> **GOAL**: Number each line below, from the line containing "order: Passeriformes" through the end of the records, as an ordered list without blank lines. Leave the pictures out of the answer.
--- GIVEN DATA ---
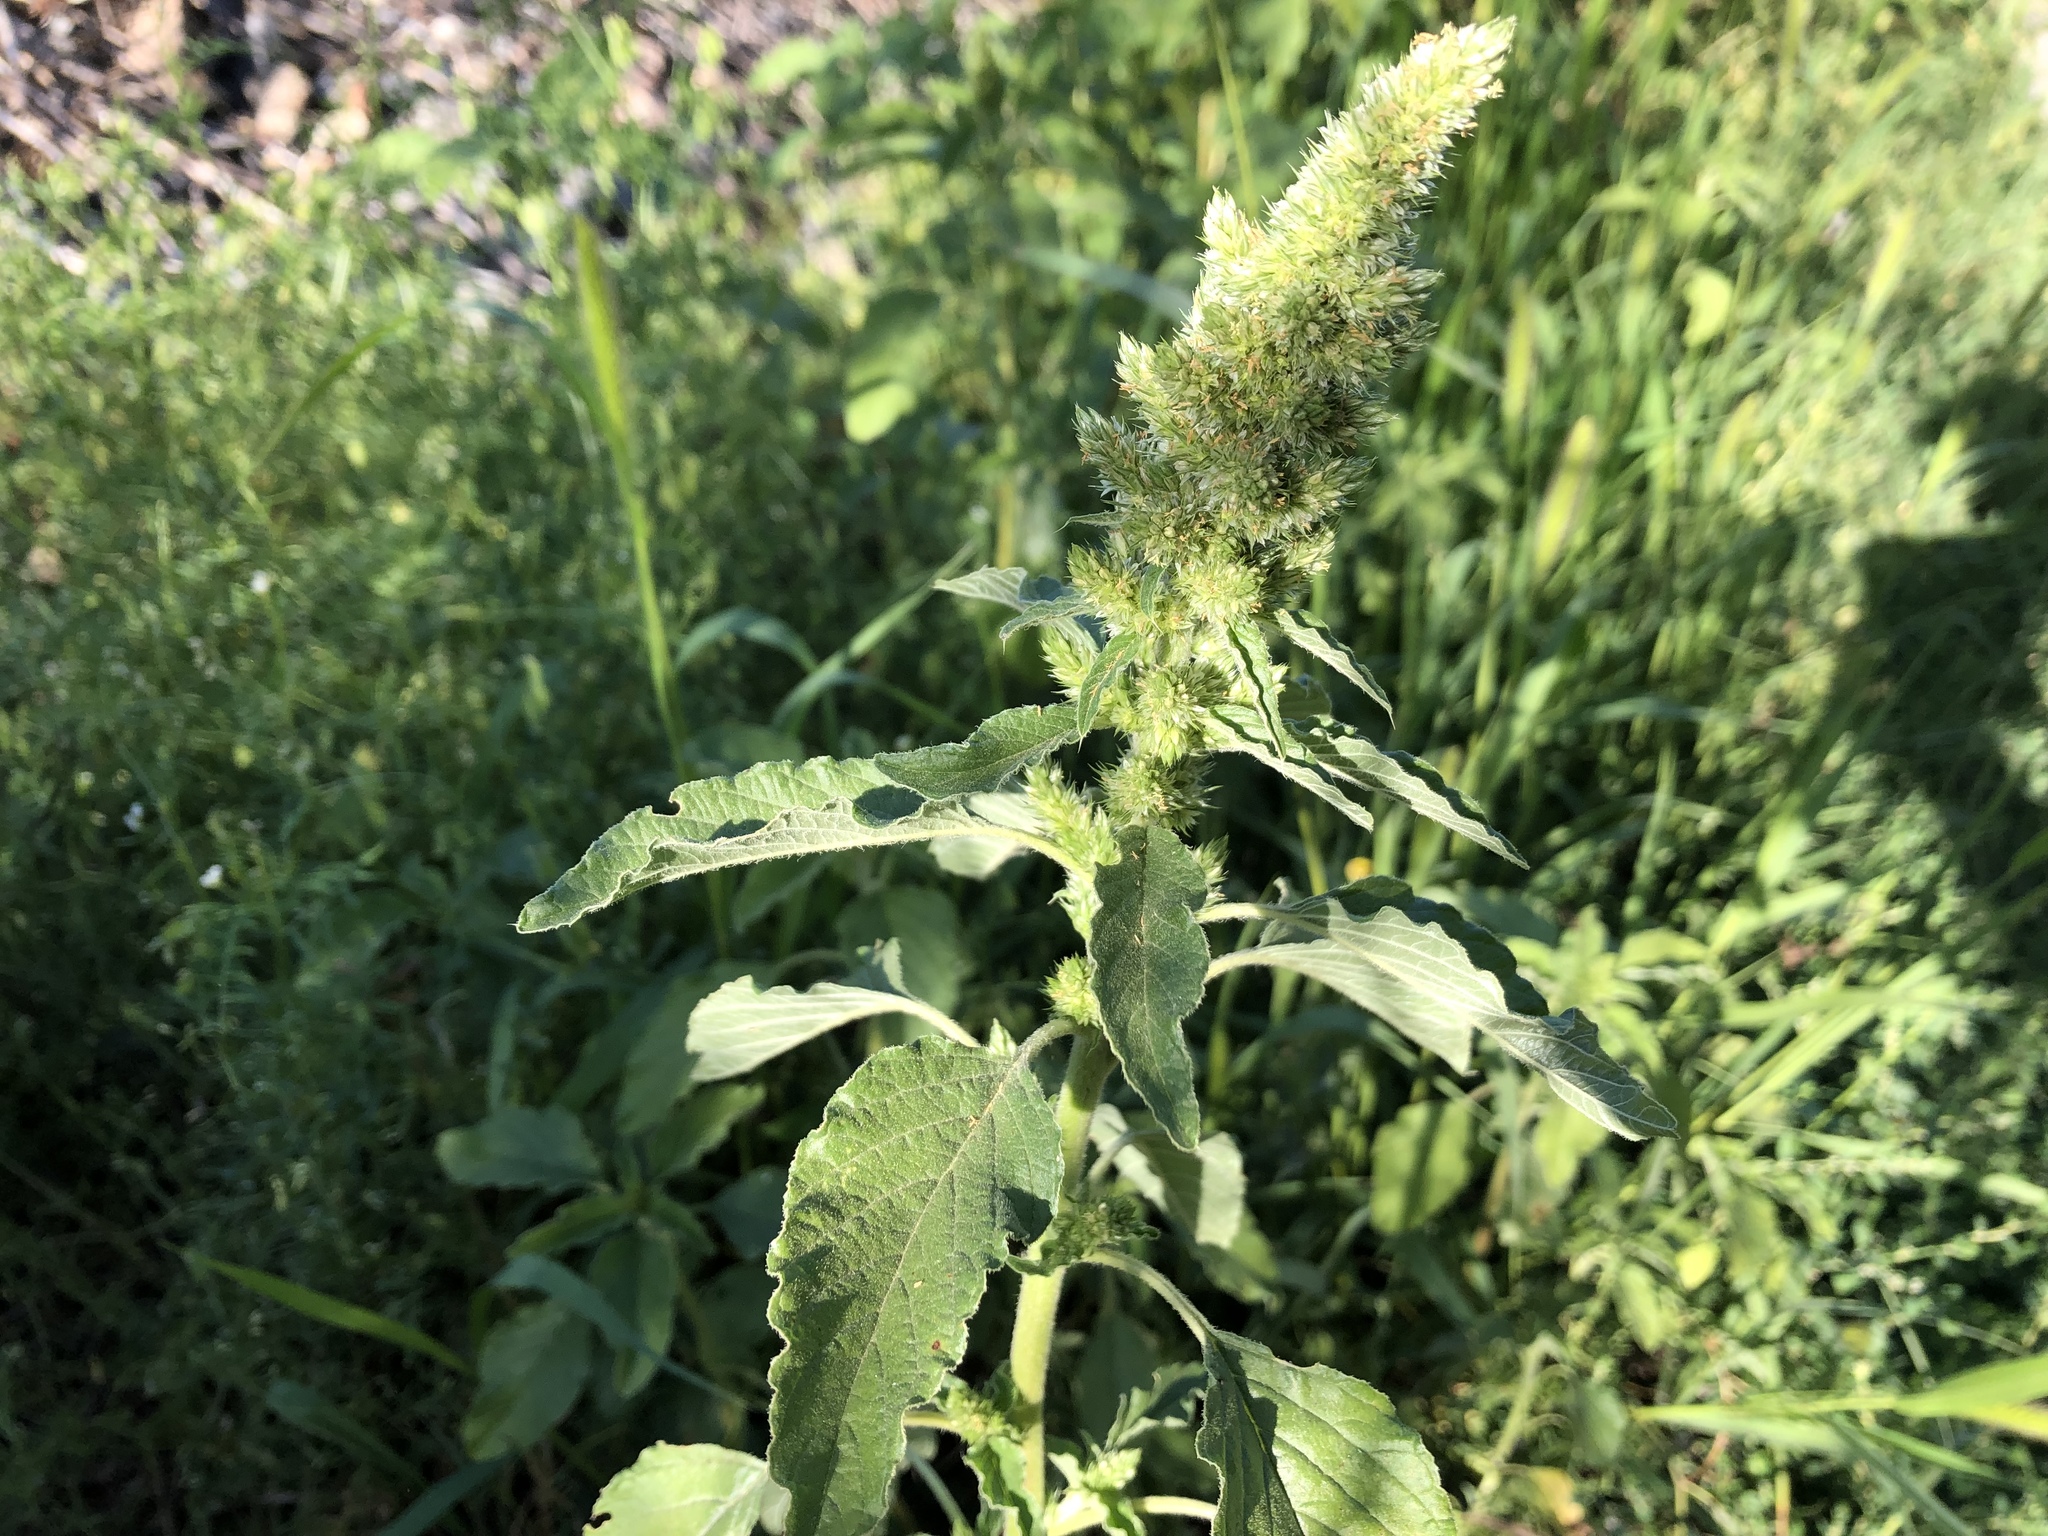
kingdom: Plantae
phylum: Tracheophyta
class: Magnoliopsida
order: Caryophyllales
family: Amaranthaceae
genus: Amaranthus
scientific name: Amaranthus retroflexus
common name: Redroot amaranth
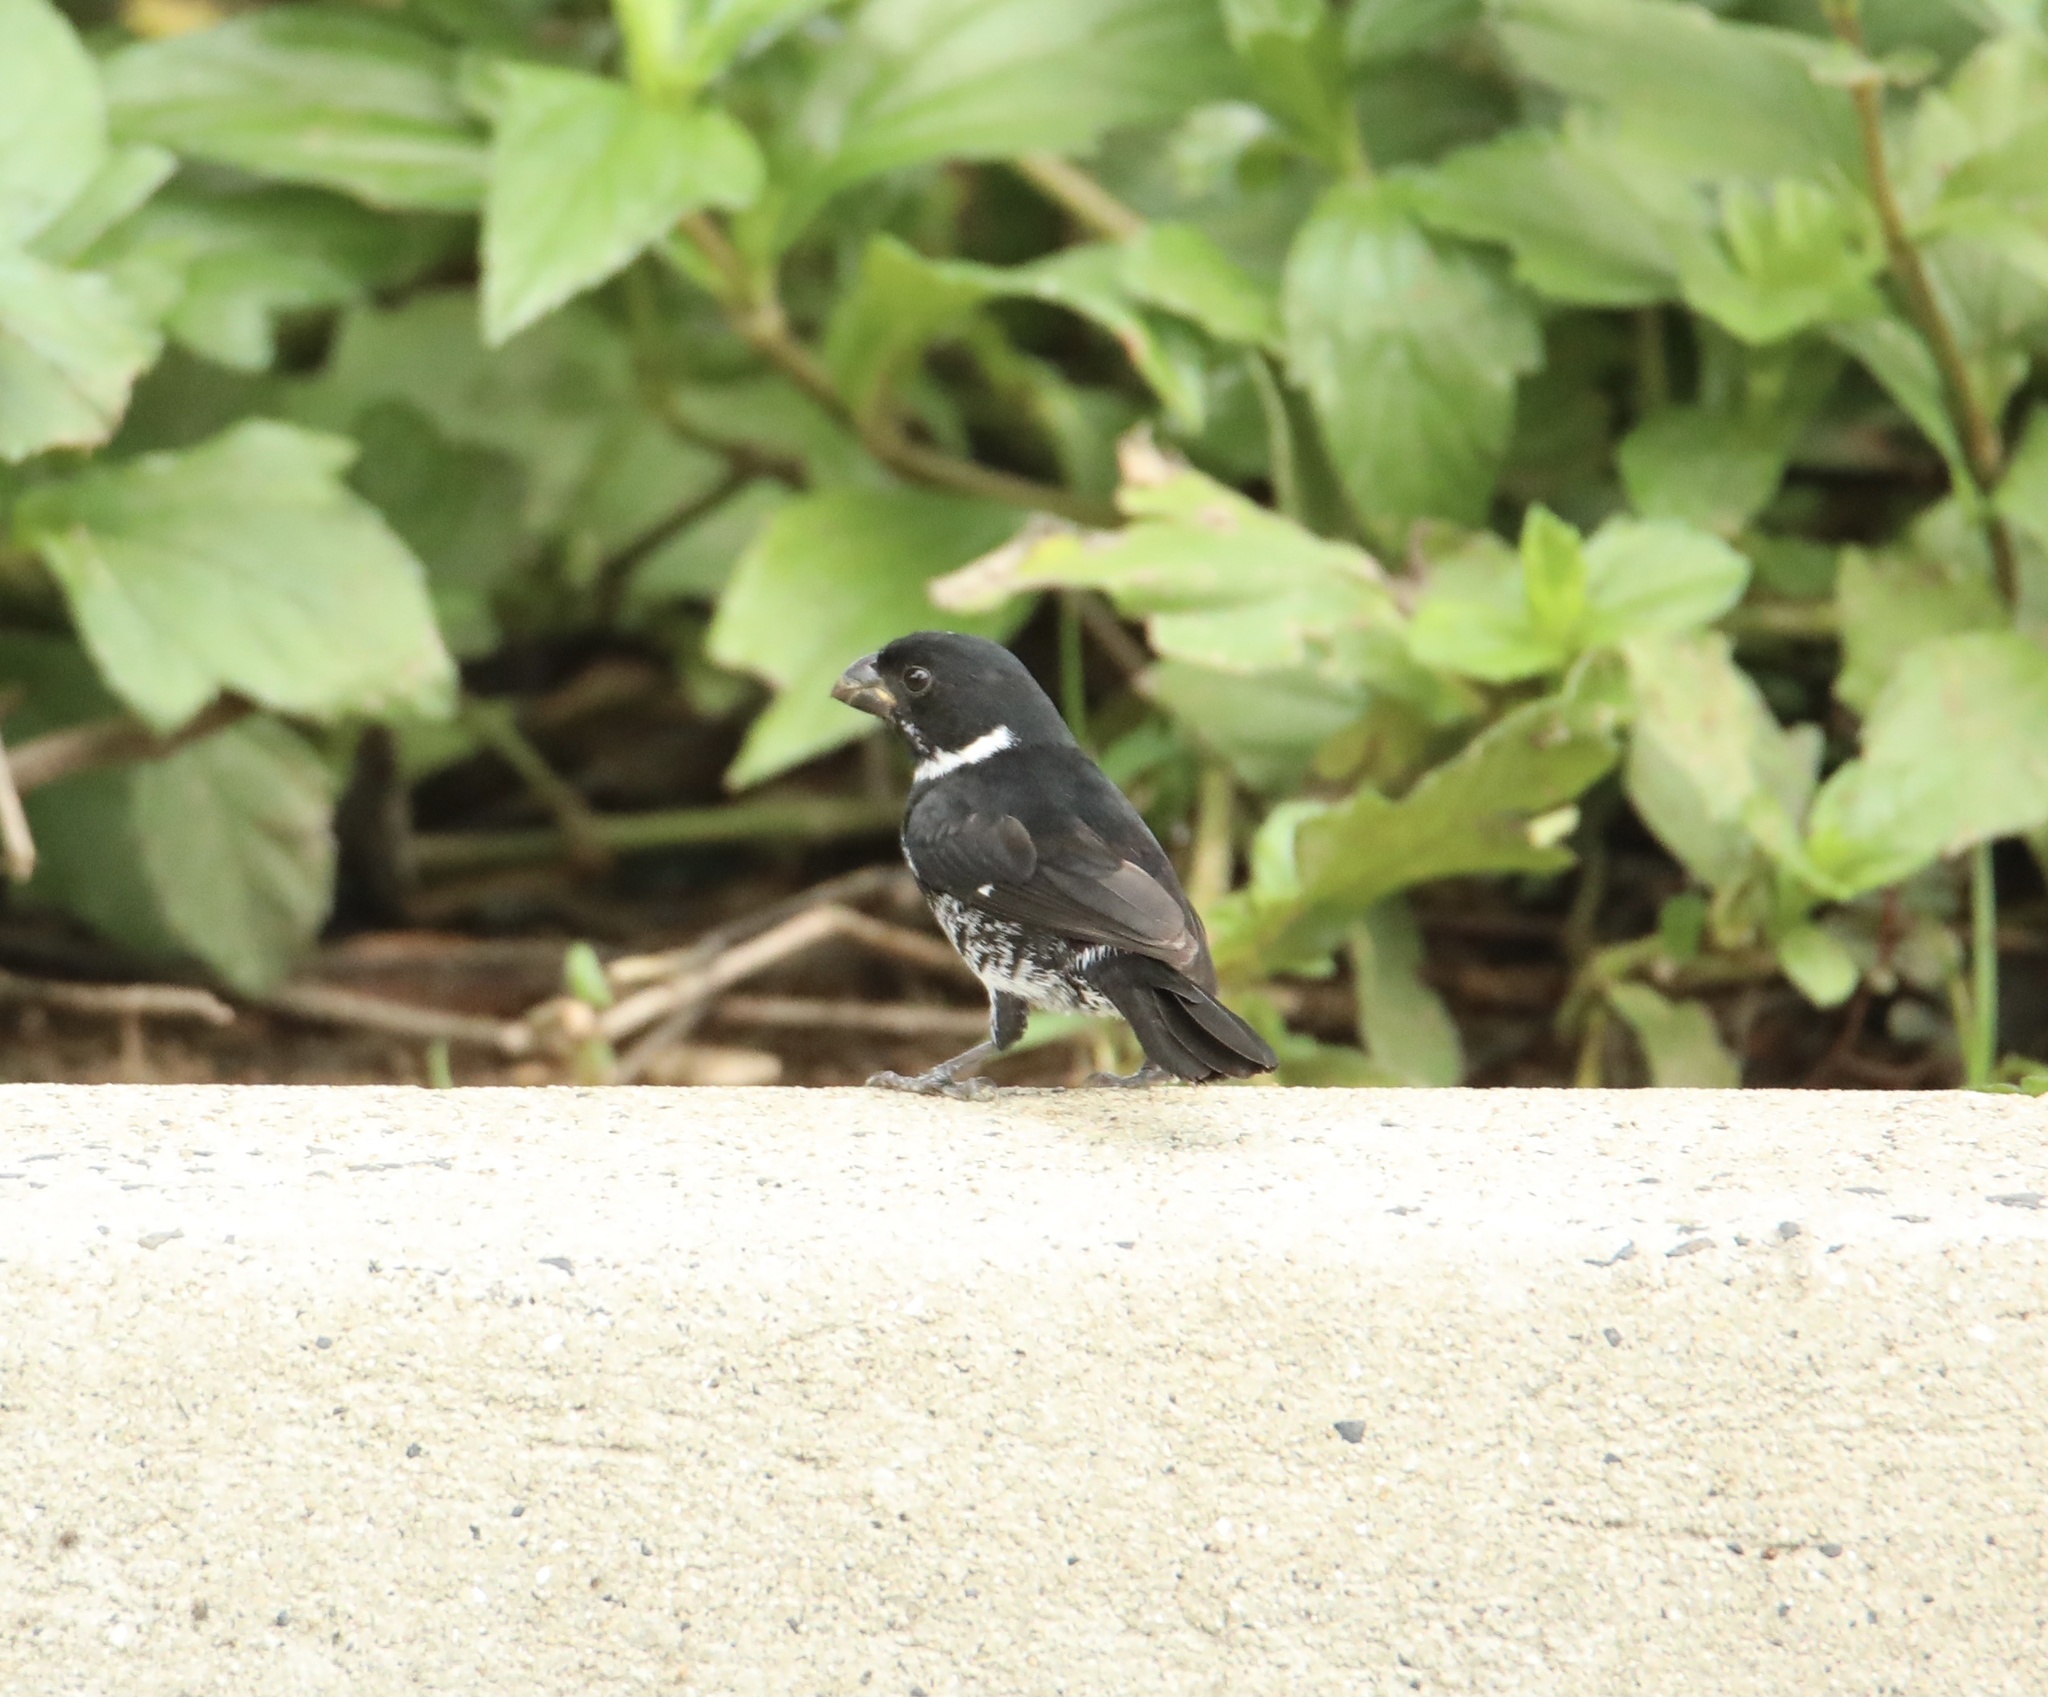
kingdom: Animalia
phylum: Chordata
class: Aves
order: Passeriformes
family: Thraupidae
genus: Sporophila
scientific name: Sporophila corvina
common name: Variable seedeater
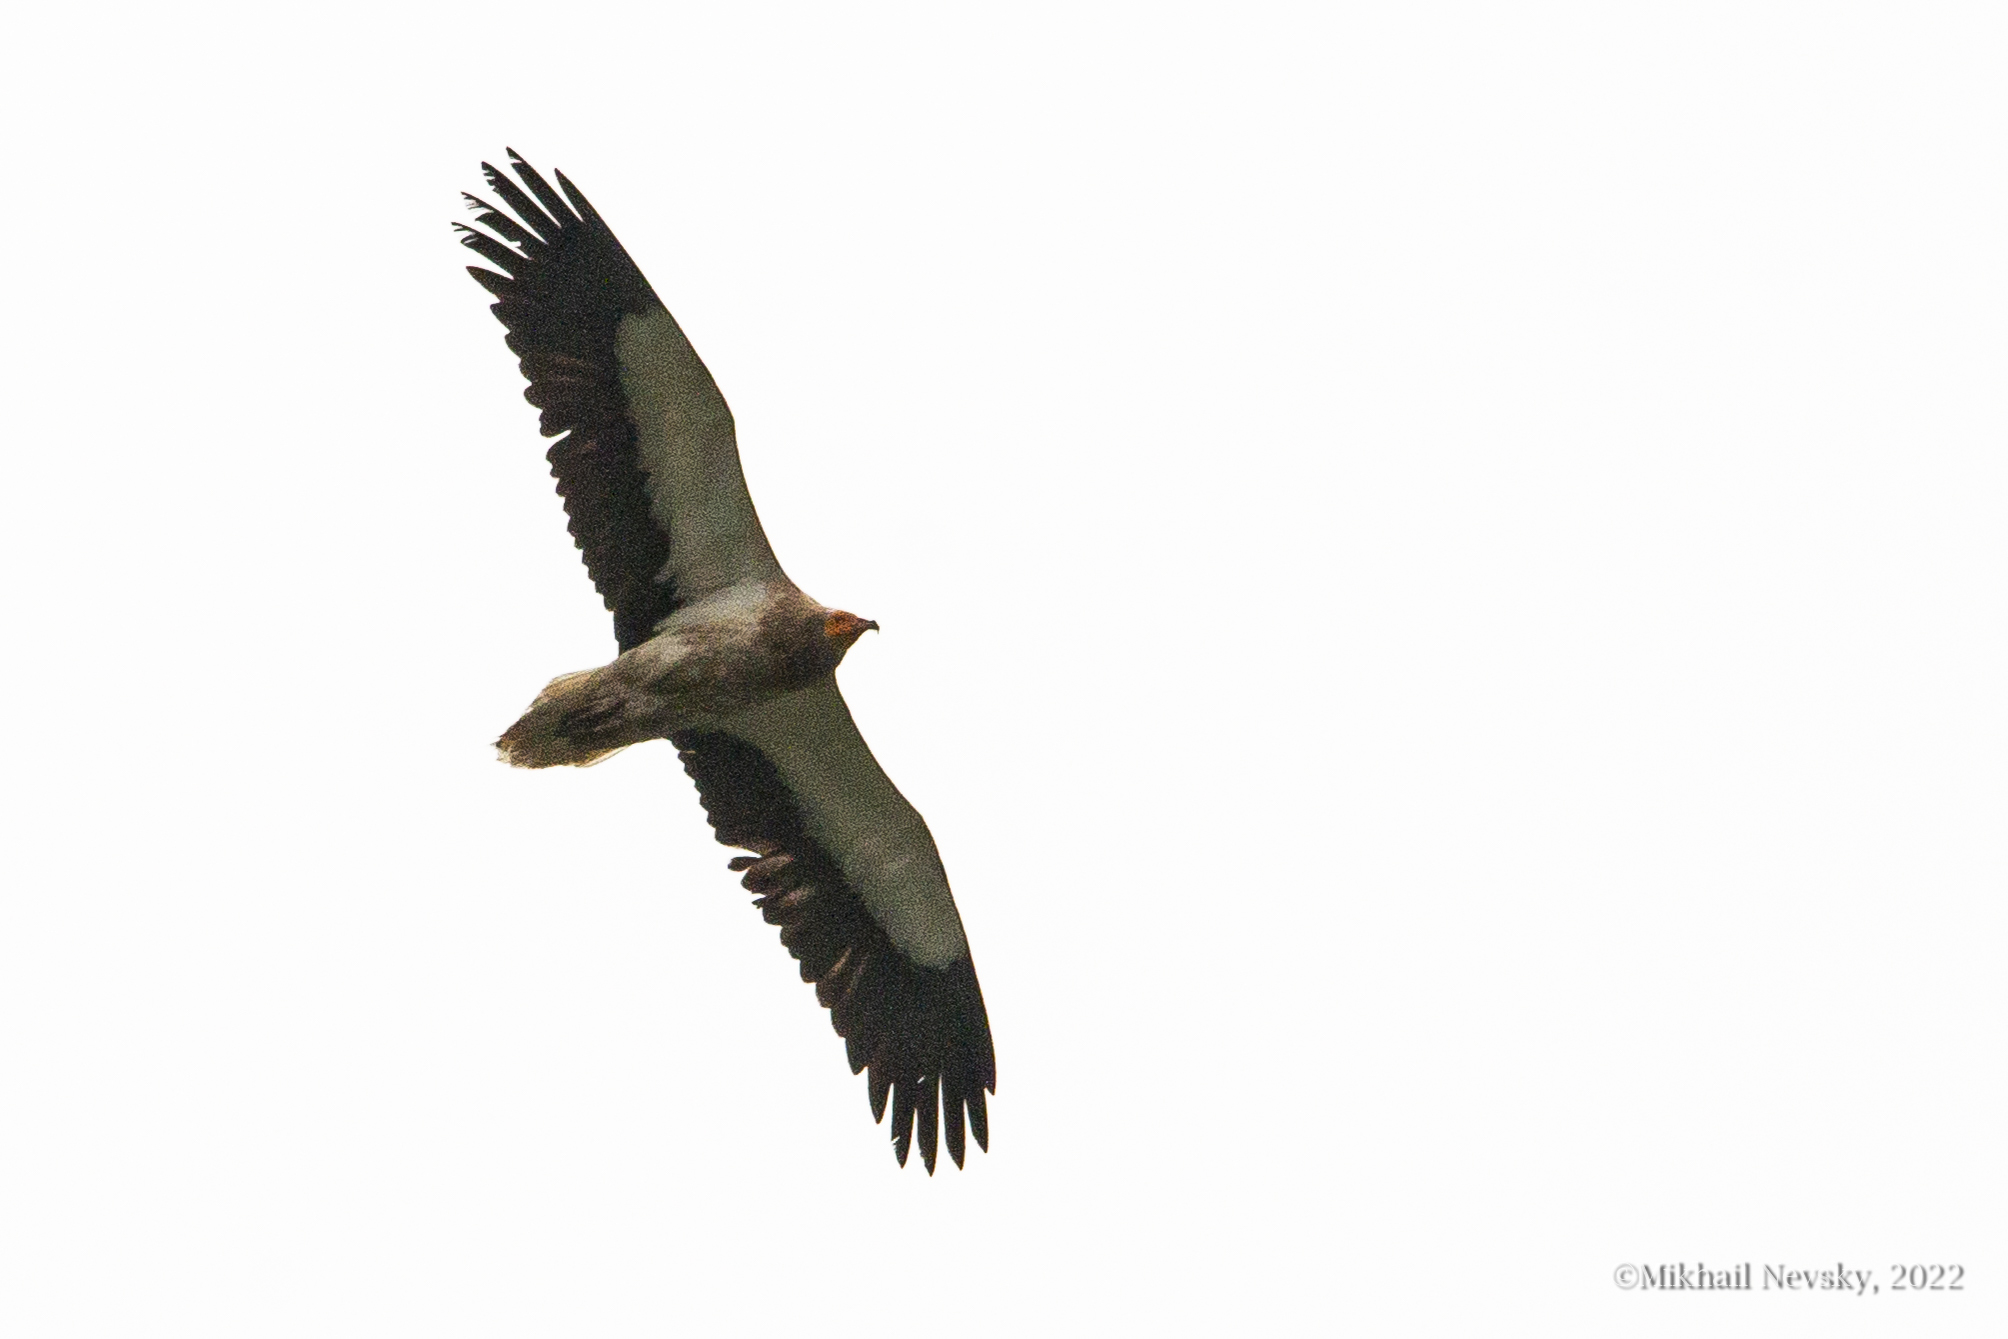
---
> **FINISHED TASK**:
1. order: Passeriformes
2. family: Thraupidae
3. genus: Sporophila
4. scientific name: Sporophila corvina
5. common name: Variable seedeater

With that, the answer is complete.